Voilà trois ans, je me souviens que Frédéric Bardeau, fondateur de l’entreprise sociale Simplon, qui donne des cours gratuits au numérique, annonçait vouloir transmettre son entreprise à une fondation. Quelques jours plus tard, Jean Moreau, fondateur de l’entreprise sociale Phénix, qui lutte contre le gaspillage alimentaire, me disait que cette position était pour lui un non-sens. Nous voici trois ans plus tard. Frédéric Bardeau a créé la Simplon Foundation – qui n’est pas une fondation actionnaire, mais un fonds de dotation – pour lutter contre l’exclusion numérique et sociale. Jean Moreau, lui, vient d’annoncer la semaine dernière la réussite d’une nouvelle levée de fonds de 15 millions d’euros pour se développer à l’international. Car la croissance d’une entreprise passe toujours par une levée de capitaux.

Qu’à cela ne tienne. Les start-ups à impact seront-elles les licornes de demain, autrement dit des startups valorisées plus de 1 milliard de dollars ? C’est ce que se demandait en mai dernier l’institut Ipsos, dans une étude qui dénombrait 10.000 à 15.000 entreprises à impact en France, représentant 400.000 à 900.000 salariés pour un chiffre d’affaires de 15 à 30 milliards d’euros.
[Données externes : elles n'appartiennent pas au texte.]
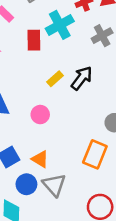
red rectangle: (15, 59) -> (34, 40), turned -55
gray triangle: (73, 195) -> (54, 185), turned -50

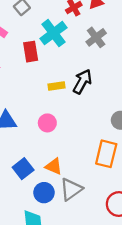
yellow rectangle: (55, 79) -> (57, 86), turned 42
gray triangle: (54, 185) -> (71, 189), turned 45

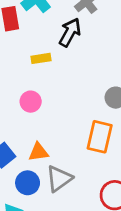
black arrow: (82, 82) -> (70, 32), moved
orange triangle: (54, 166) -> (38, 152), turned -30

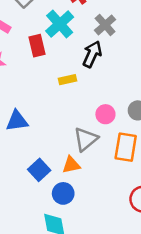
pink circle: (31, 102) -> (105, 114), moved
gray triangle: (59, 179) -> (86, 139), moved

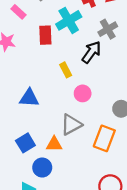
yellow rectangle: (67, 80) -> (66, 70), turned 64
pink circle: (105, 114) -> (83, 93), moved
blue triangle: (17, 121) -> (29, 98), moved

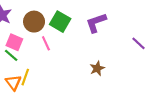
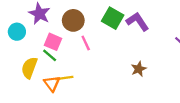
green square: (60, 22) -> (113, 18), moved
purple L-shape: (96, 23) -> (137, 22), turned 75
yellow line: (25, 77) -> (64, 78), turned 63

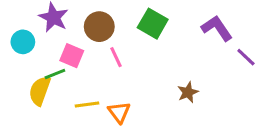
purple L-shape: (137, 22) -> (217, 28), moved
green line: (50, 55) -> (55, 74), moved, turned -63
orange triangle: (52, 84) -> (119, 112), moved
Rien n’est moins sûr, en réalité. Seules trois licornes françaises sont en effet réputées à impact positif à ce jour : Back Market, Vestiaire Collective et BlaBlaCar. Le point bloquant serait la définition elle-même des licornes, qui repose sur un critère exclusivement financier, relevait Jean Moreau, dans Les Echos.

Pour autant, l’avenir appartient assurément aux entreprises les plus engagées, celles qui sont en correspondance avec les nouvelles attentes écologiques et sociales des usagers, des consommateurs et des citoyens. Quant à la renommée et à la gloire, osons le mot, elle appartient sans nul doute aux fondateurs désintéressés et inspirants, qui décident de faire perdurer leurs ambitions par-delà les frontières du temps. Quitte à déposséder leurs enfants. Pour le bien-être de l’humanité.